§ **Activity 1**:
Copy the passage of the Luke 15 sermon excerpt between "And this radical" and "of the stories.", inclusive.
§ **Activity 2**:
In the Luke 15 sermon excerpt, where did the speaker and John live during their first year of marriage?

§ **Text excerpt**:
_ _ _ _ _

And all of a sudden, Jesus turned everything upside down and said, "You are accepted by God through the work of Christ on the cross." Therefore our obedience flows out of that. In 2 Corinthians, chapter 5, Paul sums it all up by saying what's true about this new kind of faith is that it's God doing the work reconciling the world to Himself, not counting our sins against us.
And this radical nature of the gospel is going to get unfolded in three different stories Jesus tells in Luke 15. We're going to look real briefly at the first two and then really focus on one of the characters in the third story of the prodigal son. But in order to do that, we need to unpack the first couple of verses and really understand the context of the story Jesus is telling because it means everything. It shapes the meaning of the stories.
How many of you in this room have ever had the inconvenience and the frustration of a flat tire? Raise your hand. Yeah, pretty much everyone. So in a circumstance like that, it would be perfectly understandable either to think or to say out loud this sentence…"I'm mad about my flat."
Now the first year John and I were married, we lived in Aberdeen, Scotland, where if you said this sentence, you would mean something entirely different. You would actually mean you're quite excited about the place in which you live. Completely different meanings.
So rather than jump into the stories of the lost sheep, the lost coin, and the lost son, we have to take a look at the first two verses, and understand what was going on that caused Jesus to do something very unusual that He didn't do very often…speak this long in a sequence of building three stories. So in verses 1 and 2, Luke says, here's what was going on. "The tax collectors and 'sinners' were all gathering around [Jesus] to hear Him. But the Pharisees and the teachers of the law [the religious leaders] muttered, 'This man welcomes sinners and even eats with them.'"
And this is the setting in which the people who were far away from God in the eyes of almost everyone found a gravitational pull to this man, Jesus, so they were sitting around Him, listening to the words of hope that came out of His mouth. And then Luke tells us the Pharisees' and the teachers of the law's response was to murmur, a word only used twice in the New Testament, that really talks about an undercurrent of discontented complaint that doesn't have the courage to directly speak to the person with whom they are frustrated, but talks among themselves in a way that incites rioting.

_ _ _ _ _

§ **Available data**:
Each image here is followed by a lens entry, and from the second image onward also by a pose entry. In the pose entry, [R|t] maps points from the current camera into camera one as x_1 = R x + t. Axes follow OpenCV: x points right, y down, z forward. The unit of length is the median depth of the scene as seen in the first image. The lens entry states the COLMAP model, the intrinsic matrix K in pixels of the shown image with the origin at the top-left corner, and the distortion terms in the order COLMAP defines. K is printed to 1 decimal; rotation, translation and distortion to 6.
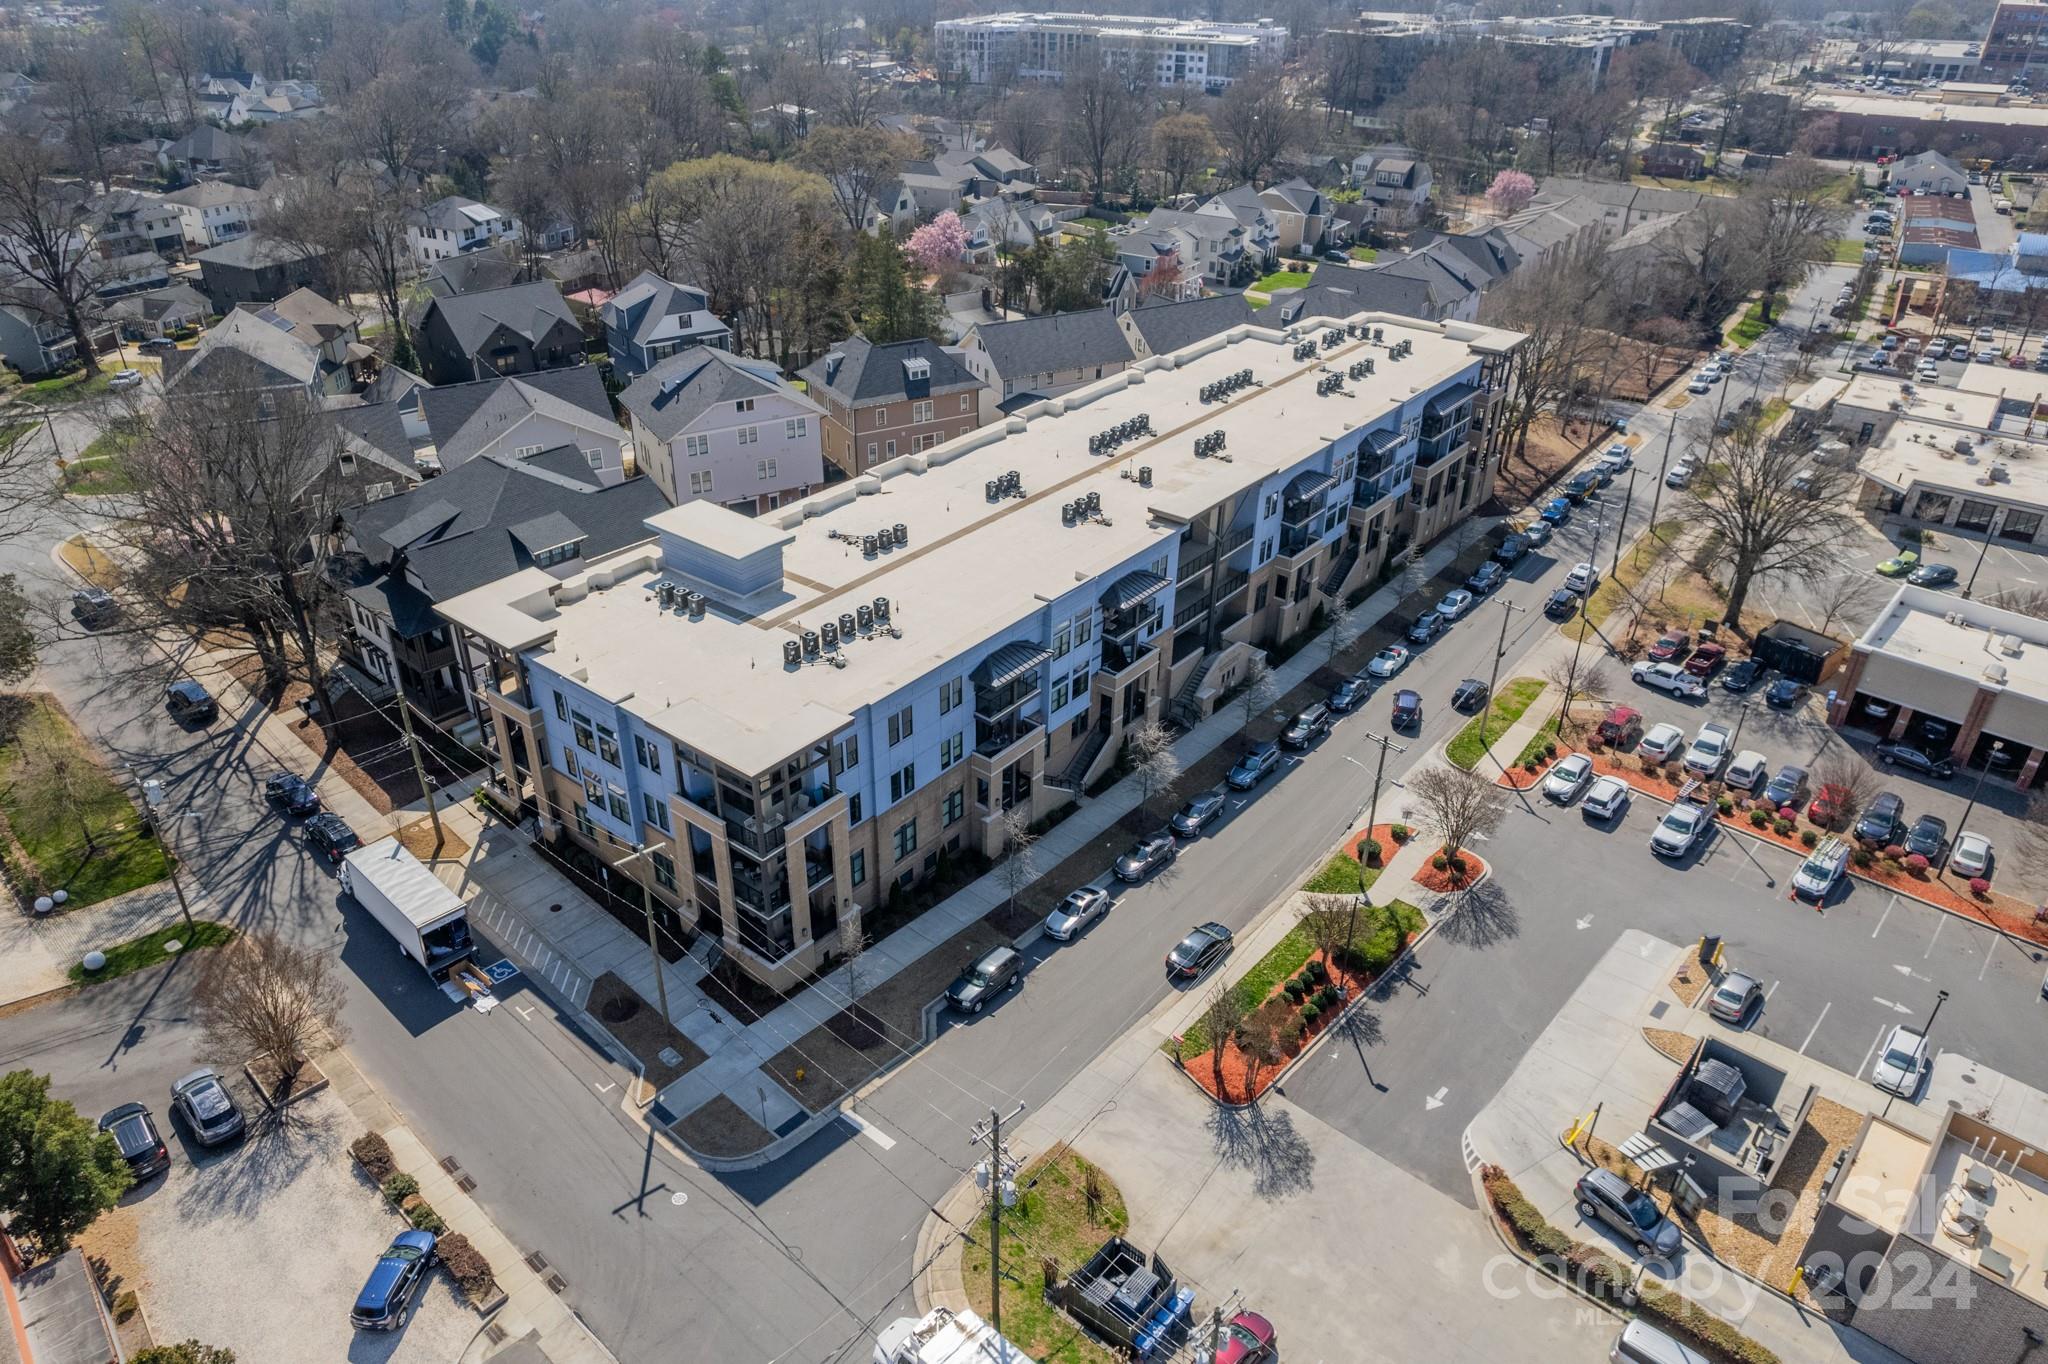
lens RADIAL K [[1309.2, 0, 1024.0], [0, 1309.2, 682.0], [0, 0, 1]] dist [-0.084843, 0.072222]
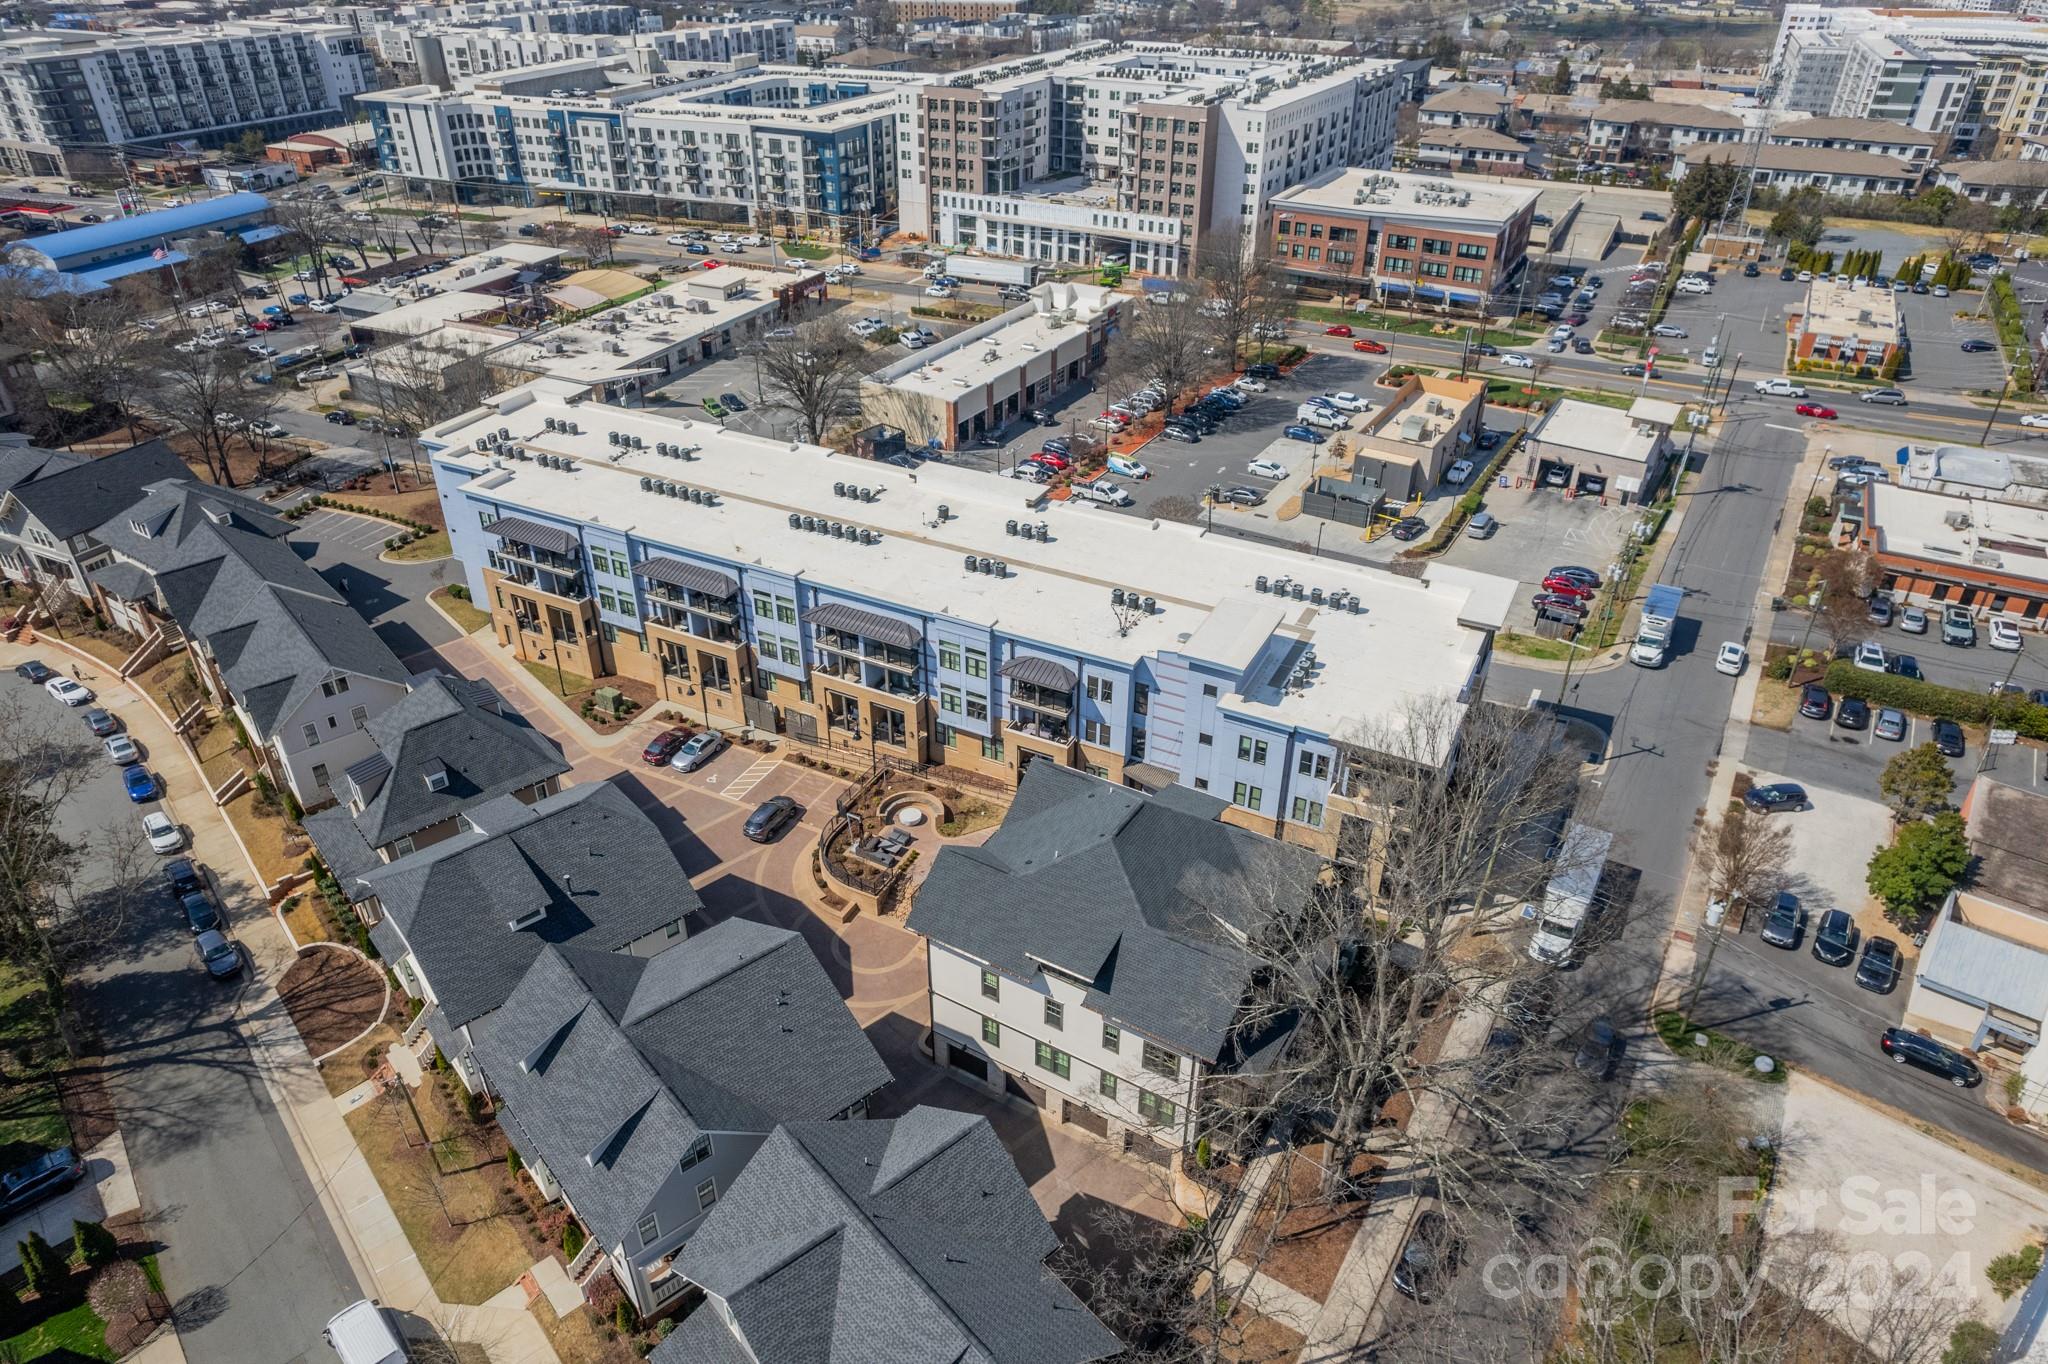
lens RADIAL K [[1314.1, 0, 1024.0], [0, 1314.1, 682.0], [0, 0, 1]] dist [-0.052574, -0.003148]
pose [[-0.178696, -0.517362, 0.836901, -1.031959], [0.491921, 0.689672, 0.531382, -0.680940], [-0.852104, 0.506645, 0.131260, 0.930012]]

_ _ _ _ _

§ **Written answer 1**:
And this radical nature of the gospel is going to get unfolded in three different stories Jesus tells in Luke 15. We're going to look real briefly at the first two and then really focus on one of the characters in the third story of the prodigal son. But in order to do that, we need to unpack the first couple of verses and really understand the context of the story Jesus is telling because it means everything. It shapes the meaning of the stories.

§ **Written answer 2**:
Aberdeen, Scotland.